:: Given text ::
10. I learned that by the time you get hardened CA glue off of your lip, you will look like you have a large fever blister!

10. I learned that my wonderful wife, who loves me deeply, will laugh uncontrollably at me when I really need her help.

Jerry


----------



## babyblues (Aug 5, 2009)

I really don't see what you did wrong, Neil.  Everything seemed appropriate to me.  :biggrin:


----------



## Dagwood (Aug 5, 2009)

This thread is hilarious.  Only because we can all relate....


----------



## THarvey (Aug 5, 2009)

I learned the same lesson a while back.  :beat-up:

So, I went to the thrift store and bought my own pot. :angry:

Now, I *DARE *her to try and use *MY *pot. :rotfl:


----------



## JimB (Aug 5, 2009)

I think your wife is secretly VERY proud of you. After all, look at how much you learned in just one day!


----------



## Dalecamino (Aug 5, 2009)

Neil , I think that quiet , is just the calm before the storm .


----------



## wudnhed (Aug 5, 2009)

wolftat said:


> i learned that when the wife says not to use one of her "good" pots, she is talking about the appearingly useless old enamel pot, not the stainless pot that is good for everything.
> I also learned that when she says to use my best judgement, she means her best judgement, not mine.
> I also learned that "oh well, sh*t happens" isn't the proper response when you fail to follow the previous mentioned items.
> I also learned that when boiling wax off blanks, you shouldn't have the pot full and have a rolling boil going on the stove.
> ...



lmao!!!!!!!


----------



## wudnhed (Aug 5, 2009)

randyrls said:


> Neil;  Many moons ago in the YAHOO Penturners group I saw this post.  It was so funny that I kept it.
> 
> After a week of dealing with a "honey-do" list as long as your leg, I finally got some time in the shop this evening to make some sawdust. It "turned" out to be a night for lessons . . .
> 
> ...



ROTFLMAO!!!!!!  This is so me!!!:biggrin:


----------



## wolftat (Aug 5, 2009)
:::
Aim 1: In the shop-mishap thread, Dagwood calls the thread hilarious. Explain in one to three sentences why Dagwood says it is funny.
Aim 2: According to the shop-mishap thread, where did THarvey buy his own pot?
Aim 3: Write the next post in the shop-mishap thread, the reply from wolftat.
The listing that comes next has no connection to the shop-mishap thread.
:: Dataset content ::
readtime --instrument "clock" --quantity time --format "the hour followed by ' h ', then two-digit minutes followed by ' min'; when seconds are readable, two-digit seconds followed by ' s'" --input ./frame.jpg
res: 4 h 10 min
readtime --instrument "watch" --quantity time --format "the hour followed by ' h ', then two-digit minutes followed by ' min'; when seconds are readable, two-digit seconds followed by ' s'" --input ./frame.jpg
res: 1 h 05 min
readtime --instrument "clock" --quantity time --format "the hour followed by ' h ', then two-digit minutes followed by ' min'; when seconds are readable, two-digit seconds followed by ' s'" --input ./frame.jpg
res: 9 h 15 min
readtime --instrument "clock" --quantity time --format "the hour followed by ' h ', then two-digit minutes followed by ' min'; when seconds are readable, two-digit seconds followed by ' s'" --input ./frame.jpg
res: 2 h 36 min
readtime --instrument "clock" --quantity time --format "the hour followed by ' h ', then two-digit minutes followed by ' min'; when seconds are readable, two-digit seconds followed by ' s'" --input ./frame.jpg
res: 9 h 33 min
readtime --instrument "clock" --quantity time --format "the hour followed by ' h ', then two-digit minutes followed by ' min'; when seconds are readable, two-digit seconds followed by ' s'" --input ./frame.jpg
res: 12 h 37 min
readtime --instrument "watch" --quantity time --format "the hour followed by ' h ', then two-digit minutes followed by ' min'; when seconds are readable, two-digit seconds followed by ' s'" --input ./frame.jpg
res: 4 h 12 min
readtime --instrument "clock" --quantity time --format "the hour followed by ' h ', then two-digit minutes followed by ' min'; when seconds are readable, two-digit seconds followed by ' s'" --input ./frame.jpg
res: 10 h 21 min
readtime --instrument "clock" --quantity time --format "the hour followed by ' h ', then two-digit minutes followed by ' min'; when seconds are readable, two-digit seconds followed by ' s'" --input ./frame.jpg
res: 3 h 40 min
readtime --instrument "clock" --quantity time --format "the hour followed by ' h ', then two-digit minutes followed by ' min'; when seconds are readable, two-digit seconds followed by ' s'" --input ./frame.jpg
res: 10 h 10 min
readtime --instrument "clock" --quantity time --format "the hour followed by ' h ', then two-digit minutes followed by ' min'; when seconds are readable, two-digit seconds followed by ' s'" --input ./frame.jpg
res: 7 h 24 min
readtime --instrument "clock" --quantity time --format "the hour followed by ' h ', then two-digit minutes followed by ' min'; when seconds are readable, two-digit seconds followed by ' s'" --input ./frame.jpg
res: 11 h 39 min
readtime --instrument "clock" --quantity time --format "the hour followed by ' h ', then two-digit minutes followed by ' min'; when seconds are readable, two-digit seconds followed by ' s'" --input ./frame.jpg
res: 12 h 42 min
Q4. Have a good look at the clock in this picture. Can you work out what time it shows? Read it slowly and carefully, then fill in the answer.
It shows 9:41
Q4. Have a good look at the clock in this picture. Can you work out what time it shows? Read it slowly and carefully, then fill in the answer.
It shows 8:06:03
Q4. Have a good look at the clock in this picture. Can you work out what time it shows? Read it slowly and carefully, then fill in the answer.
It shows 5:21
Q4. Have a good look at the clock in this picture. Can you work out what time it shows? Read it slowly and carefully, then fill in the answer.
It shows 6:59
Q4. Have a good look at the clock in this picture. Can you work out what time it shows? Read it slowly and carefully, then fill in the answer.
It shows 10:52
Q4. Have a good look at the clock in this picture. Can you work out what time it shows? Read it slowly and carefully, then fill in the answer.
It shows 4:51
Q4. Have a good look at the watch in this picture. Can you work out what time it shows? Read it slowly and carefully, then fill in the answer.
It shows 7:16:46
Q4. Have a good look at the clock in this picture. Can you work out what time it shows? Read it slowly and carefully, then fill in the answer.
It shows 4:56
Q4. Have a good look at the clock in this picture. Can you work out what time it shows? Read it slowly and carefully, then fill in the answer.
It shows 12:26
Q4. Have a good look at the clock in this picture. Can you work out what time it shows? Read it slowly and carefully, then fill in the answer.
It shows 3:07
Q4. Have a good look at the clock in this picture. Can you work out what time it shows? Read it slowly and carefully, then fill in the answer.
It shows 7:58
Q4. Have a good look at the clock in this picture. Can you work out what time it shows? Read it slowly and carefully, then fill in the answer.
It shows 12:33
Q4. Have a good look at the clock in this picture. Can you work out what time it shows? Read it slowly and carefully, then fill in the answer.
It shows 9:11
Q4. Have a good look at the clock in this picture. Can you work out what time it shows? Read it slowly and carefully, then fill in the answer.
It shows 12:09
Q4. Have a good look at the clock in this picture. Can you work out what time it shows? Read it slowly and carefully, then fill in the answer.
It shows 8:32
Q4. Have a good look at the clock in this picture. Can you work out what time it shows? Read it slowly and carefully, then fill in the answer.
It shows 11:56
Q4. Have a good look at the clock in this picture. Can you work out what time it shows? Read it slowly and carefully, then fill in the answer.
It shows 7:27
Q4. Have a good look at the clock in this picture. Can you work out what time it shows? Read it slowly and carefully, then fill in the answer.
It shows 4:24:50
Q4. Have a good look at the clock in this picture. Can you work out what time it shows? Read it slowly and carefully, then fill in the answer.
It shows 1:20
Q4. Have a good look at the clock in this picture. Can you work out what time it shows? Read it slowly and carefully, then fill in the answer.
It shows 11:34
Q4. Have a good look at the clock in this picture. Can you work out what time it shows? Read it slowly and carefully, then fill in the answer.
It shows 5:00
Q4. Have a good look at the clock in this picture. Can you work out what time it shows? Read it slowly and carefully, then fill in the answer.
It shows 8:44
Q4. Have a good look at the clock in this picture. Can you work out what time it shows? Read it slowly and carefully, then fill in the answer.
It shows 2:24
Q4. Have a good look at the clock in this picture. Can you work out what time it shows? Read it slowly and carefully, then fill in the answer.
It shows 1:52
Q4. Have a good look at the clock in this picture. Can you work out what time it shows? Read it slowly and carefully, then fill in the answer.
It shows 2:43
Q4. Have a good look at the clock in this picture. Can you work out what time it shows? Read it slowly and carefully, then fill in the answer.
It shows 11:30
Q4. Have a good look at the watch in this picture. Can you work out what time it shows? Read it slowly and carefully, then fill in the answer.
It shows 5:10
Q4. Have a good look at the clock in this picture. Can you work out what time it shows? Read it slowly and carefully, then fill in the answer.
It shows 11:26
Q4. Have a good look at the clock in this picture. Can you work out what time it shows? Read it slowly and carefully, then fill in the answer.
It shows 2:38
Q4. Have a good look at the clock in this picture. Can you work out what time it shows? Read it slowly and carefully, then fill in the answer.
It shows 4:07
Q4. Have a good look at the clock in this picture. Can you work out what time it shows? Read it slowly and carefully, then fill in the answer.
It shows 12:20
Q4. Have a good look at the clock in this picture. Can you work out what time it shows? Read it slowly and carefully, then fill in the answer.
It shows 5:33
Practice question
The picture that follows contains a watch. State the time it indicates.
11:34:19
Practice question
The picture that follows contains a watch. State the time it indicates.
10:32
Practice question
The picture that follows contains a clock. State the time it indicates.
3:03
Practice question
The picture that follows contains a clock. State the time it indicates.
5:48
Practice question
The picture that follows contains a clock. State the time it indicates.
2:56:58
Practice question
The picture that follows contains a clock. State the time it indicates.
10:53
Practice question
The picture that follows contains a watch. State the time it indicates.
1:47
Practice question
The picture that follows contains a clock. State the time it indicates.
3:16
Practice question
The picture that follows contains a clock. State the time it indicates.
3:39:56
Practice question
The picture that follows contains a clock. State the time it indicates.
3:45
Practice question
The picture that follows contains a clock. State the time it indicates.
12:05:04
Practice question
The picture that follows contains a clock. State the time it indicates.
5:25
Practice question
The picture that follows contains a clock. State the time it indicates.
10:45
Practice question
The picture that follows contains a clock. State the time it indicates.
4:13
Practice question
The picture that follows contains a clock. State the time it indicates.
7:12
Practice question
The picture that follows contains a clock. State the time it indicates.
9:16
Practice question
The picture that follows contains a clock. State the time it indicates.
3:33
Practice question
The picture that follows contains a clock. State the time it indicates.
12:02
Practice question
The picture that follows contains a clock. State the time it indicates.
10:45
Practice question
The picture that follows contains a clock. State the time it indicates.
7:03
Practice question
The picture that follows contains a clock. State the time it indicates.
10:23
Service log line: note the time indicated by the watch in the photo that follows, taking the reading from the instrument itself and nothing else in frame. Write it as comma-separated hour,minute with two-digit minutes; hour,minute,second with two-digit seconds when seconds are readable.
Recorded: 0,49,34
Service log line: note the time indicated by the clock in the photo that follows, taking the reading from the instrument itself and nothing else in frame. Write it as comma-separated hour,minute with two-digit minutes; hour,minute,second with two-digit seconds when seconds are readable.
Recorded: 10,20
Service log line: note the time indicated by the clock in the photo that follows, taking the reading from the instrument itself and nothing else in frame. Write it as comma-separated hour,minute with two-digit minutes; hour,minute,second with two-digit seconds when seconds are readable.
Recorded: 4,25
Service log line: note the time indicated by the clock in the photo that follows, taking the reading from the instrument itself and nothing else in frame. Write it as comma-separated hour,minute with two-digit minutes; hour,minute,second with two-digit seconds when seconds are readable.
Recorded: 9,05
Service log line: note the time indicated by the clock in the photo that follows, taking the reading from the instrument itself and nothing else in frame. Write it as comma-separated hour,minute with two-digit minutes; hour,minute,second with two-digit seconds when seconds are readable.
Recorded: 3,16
:::
Task output 1: Dagwood says the thread is hilarious only because everyone reading can relate to it.

Task output 2: He bought it at the thrift store.

Task output 3:
skiprat said:


> Neil, you obviously enjoy life on the edge, so here's the ultimate challenge.....
> 
> Let your wife read your thread:biggrin:
> 
> ...


Skip, dare has been accepted and she read the full thread. Her reply for what we can all go do is a physical impossibility or I would never had needed her in the first place.



			
				jyreene said:
			
		

> Neil, personally, I think if she didn't want you to use her good pot she would have made a sign on it or something. And (I know I'm going to take flak for this but it's an ongoing joke between my wife and I) if she didn't want you to use said pot for boiling the wax off then she should have been using it to cook, isn't that the way it work. I'm still waiting for the chance to steal my wife's shoes and chain her in the kitchen! [/endquote]
> 
> She said you can go do the same thing and something about all Marines being the same (left most of that part out)....LOL
> 
> ...


----------



## wolftat (Aug 5, 2009)

I decided to be nice and give her a call from work just now. I ask what time dinner would be ready so I can be home in time for it....does anyone know what time hell is scheduled to freeze over tonight?....LOL     I am going to assume that she took this thread to heart and feels bad about things and is secretly planning to take me out for the lobster dinner tonight. I just hope we aren't out too late, I really want to get some more wood boiled tonight.


----------



## jleiwig (Aug 5, 2009)

wolftat said:


> I decided to be nice and give her a call from work just now. I ask what time dinner would be ready so I can be home in time for it....does anyone know what time hell is scheduled to freeze over tonight?....LOL I am going to assume that she took this thread to heart and feels bad about things and is secretly planning to take me out for the lobster dinner tonight. I just hope we aren't out too late, I really want to get some more wood boiled tonight.


 
Maybe you could double your output and use the nice stainless pot too since she doesn't care about that one either.


----------



## Dalecamino (Aug 5, 2009)

YOU , are my HERO !!:biggrin:


----------



## wolftat (Aug 5, 2009)

jleiwig said:


> Maybe you could double your output and use the nice stainless pot too since she doesn't care about that one either.


 It just takes a couple minutes in the water to remove the wax, but thanks, that is a great idea.


----------



## bitshird (Aug 5, 2009)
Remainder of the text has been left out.